Victory Park

Julia Altukhova
Focus on Siberia
Published in
4 min readMay 21, 2019

Photographs and text by Alexander Nikolsky, translated by Julia Altukhova, Mikhail Koninin.

Parks have always been used for unobtrusive broadcasting of cultural codes, usually through small architectural forms and monuments. Military machines is standing on pedestals in so-called “Victory Parks” as if they were left over from another parade. They are gradually creeping into the city spaces. These tanks and military aircrafts are ideologically associated with the cult of the Great Patriotic War but they are usually relatively new machines recently decommissioned from duties in military units. In support of this process even private citizens sometimes install the armored vehicles in they own private “parks”. These machines were instruments that were created to perform certain tasks. However, when they are turned into the monuments, they are reflecting a long-term vision of the government and serving as a material carrier of the growing military propaganda.

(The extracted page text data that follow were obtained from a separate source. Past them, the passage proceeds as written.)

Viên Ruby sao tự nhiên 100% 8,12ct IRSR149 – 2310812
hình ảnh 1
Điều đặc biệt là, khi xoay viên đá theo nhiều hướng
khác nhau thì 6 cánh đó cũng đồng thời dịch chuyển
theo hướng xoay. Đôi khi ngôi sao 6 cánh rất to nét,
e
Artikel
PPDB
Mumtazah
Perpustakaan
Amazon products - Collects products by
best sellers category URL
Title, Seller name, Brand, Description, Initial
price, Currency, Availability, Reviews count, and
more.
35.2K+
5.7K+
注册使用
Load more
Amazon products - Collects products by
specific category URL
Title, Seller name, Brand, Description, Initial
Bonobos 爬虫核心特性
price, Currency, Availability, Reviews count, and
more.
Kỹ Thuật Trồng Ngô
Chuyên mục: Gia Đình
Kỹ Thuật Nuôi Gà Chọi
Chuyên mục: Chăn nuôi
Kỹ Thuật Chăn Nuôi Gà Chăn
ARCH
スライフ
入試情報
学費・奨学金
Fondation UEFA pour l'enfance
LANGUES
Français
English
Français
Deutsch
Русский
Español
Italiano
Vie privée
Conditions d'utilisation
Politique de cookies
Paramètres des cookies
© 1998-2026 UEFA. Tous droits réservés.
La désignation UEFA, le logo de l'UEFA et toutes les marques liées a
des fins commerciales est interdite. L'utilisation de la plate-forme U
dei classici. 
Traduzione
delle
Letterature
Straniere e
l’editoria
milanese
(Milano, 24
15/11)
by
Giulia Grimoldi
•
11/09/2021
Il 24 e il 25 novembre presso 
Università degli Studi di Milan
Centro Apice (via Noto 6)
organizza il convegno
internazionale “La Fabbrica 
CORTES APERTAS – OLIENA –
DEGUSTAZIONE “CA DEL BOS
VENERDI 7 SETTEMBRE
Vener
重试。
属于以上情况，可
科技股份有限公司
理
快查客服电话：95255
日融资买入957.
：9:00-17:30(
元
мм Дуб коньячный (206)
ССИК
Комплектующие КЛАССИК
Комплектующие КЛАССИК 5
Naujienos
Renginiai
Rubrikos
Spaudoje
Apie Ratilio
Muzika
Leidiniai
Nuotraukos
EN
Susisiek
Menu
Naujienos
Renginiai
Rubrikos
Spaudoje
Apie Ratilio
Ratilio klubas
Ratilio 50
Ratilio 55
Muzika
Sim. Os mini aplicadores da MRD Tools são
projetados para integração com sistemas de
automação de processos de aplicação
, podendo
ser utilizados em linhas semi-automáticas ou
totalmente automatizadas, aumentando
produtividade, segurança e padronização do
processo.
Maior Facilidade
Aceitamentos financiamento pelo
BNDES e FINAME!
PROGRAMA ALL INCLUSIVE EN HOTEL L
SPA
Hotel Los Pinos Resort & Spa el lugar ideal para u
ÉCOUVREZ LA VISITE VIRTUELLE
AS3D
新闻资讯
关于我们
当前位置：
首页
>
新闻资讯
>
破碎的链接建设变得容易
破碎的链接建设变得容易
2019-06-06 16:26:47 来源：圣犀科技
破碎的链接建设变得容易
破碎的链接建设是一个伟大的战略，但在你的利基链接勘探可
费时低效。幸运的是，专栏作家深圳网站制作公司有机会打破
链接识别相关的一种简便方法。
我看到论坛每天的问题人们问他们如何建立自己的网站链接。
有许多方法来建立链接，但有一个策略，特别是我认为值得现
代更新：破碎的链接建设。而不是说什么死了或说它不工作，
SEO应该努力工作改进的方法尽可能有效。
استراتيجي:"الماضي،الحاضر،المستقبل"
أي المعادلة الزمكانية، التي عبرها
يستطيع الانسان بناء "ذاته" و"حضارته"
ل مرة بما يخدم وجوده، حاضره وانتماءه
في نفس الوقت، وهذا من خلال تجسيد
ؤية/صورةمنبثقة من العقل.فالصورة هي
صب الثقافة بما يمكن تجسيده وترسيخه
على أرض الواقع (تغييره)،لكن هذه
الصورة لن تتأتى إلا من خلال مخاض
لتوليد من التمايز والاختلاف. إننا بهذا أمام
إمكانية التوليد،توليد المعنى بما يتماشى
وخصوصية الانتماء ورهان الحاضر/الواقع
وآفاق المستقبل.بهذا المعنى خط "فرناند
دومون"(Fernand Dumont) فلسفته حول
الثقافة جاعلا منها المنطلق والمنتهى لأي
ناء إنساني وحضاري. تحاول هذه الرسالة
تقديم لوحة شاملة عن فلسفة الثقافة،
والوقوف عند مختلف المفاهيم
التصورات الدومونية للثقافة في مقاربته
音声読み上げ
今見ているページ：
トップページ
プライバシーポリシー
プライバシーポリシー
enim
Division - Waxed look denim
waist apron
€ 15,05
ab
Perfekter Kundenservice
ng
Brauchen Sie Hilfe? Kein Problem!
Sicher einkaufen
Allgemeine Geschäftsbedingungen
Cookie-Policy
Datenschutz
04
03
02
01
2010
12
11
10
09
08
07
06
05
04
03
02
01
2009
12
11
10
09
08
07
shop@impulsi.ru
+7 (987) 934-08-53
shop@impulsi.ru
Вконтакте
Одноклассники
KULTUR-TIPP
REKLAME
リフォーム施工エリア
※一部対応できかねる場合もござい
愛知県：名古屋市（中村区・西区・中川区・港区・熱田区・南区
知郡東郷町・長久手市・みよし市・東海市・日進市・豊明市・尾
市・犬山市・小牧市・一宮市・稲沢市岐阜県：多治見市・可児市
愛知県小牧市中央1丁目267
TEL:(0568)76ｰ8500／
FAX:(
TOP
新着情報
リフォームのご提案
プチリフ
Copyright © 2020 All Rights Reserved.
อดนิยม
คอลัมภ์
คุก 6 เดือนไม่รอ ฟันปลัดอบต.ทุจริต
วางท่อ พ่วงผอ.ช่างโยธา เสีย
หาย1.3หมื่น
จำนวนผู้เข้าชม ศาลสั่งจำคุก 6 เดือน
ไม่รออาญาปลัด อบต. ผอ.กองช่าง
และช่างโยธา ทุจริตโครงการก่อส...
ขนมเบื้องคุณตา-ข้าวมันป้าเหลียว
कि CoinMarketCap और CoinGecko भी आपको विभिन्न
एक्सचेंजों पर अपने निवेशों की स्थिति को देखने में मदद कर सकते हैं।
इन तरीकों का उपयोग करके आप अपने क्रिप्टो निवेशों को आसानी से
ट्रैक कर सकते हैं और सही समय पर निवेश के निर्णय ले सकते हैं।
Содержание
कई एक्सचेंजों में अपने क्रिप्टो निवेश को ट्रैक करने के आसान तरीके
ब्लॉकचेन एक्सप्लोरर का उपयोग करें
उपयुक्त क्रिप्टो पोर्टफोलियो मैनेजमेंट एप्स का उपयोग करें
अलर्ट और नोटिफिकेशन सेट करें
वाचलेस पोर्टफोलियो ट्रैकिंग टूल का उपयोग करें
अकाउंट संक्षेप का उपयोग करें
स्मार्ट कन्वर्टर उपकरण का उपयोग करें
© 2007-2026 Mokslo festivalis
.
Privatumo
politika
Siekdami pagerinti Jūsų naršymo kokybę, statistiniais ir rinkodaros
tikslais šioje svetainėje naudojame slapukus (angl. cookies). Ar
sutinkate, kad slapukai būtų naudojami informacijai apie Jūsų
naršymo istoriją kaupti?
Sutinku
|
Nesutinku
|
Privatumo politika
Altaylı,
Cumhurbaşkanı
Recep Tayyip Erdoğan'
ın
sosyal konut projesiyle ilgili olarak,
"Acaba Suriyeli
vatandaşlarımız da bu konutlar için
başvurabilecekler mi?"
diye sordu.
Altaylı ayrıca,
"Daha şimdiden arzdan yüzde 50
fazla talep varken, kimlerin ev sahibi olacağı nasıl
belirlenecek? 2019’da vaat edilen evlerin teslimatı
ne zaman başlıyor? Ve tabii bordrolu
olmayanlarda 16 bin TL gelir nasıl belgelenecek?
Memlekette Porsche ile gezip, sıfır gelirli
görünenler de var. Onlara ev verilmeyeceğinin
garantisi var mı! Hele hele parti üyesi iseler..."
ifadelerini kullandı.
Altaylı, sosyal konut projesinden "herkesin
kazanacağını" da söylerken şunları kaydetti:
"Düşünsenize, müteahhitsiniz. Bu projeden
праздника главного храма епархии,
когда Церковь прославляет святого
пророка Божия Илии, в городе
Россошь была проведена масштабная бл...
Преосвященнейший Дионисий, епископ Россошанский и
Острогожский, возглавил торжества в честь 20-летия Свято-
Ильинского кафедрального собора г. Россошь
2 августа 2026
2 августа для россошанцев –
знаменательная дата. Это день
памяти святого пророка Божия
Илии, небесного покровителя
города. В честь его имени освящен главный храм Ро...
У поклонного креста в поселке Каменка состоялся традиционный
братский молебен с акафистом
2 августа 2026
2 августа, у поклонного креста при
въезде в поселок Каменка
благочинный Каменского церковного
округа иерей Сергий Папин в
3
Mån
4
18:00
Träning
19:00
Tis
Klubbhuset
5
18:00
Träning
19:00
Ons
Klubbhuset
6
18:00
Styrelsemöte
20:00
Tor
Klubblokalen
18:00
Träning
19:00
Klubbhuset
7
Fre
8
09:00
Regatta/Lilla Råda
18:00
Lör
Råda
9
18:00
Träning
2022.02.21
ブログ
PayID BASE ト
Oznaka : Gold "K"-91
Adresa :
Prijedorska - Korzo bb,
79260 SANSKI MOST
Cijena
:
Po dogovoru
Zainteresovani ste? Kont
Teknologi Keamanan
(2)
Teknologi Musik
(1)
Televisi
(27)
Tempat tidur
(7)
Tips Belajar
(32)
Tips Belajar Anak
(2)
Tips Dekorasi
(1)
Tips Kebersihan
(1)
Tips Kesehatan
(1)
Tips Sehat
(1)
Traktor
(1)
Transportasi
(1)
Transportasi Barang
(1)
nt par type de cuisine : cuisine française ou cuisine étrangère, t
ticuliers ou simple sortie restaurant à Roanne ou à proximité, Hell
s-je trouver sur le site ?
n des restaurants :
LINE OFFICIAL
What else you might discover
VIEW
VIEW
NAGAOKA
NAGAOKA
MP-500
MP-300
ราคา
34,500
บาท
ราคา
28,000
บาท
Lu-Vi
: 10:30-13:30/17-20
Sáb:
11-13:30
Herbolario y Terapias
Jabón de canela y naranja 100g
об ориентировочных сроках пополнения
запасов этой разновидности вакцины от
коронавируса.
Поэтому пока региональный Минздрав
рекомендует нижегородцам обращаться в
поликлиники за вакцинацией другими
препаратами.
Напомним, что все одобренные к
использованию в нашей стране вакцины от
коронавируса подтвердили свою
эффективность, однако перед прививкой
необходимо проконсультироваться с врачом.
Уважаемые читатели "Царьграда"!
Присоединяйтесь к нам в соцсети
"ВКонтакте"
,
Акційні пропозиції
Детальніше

Militaristic ideological codes are common in contemporary media channels, where they are met both support and criticism. In contrast, parks are perceived as spaces free from ideological burden. Nevertheless, I find the presence of the militar1y equipment in the peaceful environments extremely unnatural. This observation does not apply to the territories where such monuments are historically justified, i.e. in the battlefields or at the military factories. I think it is important to highlight this channel of propaganda that nobody has noticed before.

Artefacts from the military industrial complex are widespread and for me the discovery of the original blueprints for missile weapons was not a particularly surprising find. I stumbled upon them in the ruins of a factory near my home. They subsequently served as a material for an origami, where their transformation was a literal transformation of technical information into a material object and an example of the conversion of ideas of superpowers into toys. They became the origami models of tanks and aircrafts of the “conditional enemy”, namely the countries of the West. During the Soviet era the image of external enemy was cultivated as a symbol of threat, and the modern propaganda uses the same techniques. The transformation of previously classified military blueprints into origami models was an act of personal demystification and combination simultaneously of the image of an external enemy and of the internal military ideology.

ALEXANDER NIKOLSKY, Kemerovo

Photographer and photography teacher. He graduated from Kemerovo State University (2008) and Kemerovo State University of Culture and Arts (2013 and 2015), FotoDepartment Institute.
Area of interest: visual imprints of culture in physical space. He works with photography, video and physical objects.